The task: Each of the following records is to be printed verbatim.

Extracted material:
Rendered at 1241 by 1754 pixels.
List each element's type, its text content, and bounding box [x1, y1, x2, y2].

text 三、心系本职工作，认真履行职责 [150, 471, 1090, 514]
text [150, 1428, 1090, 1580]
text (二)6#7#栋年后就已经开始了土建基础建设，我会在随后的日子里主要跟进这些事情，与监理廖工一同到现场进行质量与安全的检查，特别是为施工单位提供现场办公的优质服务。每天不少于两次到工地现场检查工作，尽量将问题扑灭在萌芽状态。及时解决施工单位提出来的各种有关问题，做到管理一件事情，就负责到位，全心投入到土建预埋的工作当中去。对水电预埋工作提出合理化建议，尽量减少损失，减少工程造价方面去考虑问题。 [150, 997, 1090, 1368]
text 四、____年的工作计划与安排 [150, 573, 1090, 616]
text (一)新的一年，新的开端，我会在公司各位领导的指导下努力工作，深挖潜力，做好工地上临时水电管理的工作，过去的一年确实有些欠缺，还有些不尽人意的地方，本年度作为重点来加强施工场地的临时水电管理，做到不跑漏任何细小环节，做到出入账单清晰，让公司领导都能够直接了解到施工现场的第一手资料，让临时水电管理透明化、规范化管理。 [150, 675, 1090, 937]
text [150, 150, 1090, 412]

Exercise answer:
Rendered at 1241 by 1754 pixels.
List each element's type, its text content, and bounding box [x1, y1, x2, y2].

text 三、心系本职工作，认真履行职责 [150, 471, 1090, 514]
text [150, 1428, 1090, 1580]
text (二)6#7#栋年后就已经开始了土建基础建设，我会在随后的日子里主要跟进这些事情，与监理廖工一同到现场进行质量与安全的检查，特别是为施工单位提供现场办公的优质服务。每天不少于两次到工地现场检查工作，尽量将问题扑灭在萌芽状态。及时解决施工单位提出来的各种有关问题，做到管理一件事情，就负责到位，全心投入到土建预埋的工作当中去。对水电预埋工作提出合理化建议，尽量减少损失，减少工程造价方面去考虑问题。 [150, 997, 1090, 1368]
text 四、____年的工作计划与安排 [150, 573, 1090, 616]
text (一)新的一年，新的开端，我会在公司各位领导的指导下努力工作，深挖潜力，做好工地上临时水电管理的工作，过去的一年确实有些欠缺，还有些不尽人意的地方，本年度作为重点来加强施工场地的临时水电管理，做到不跑漏任何细小环节，做到出入账单清晰，让公司领导都能够直接了解到施工现场的第一手资料，让临时水电管理透明化、规范化管理。 [150, 675, 1090, 937]
text [150, 150, 1090, 412]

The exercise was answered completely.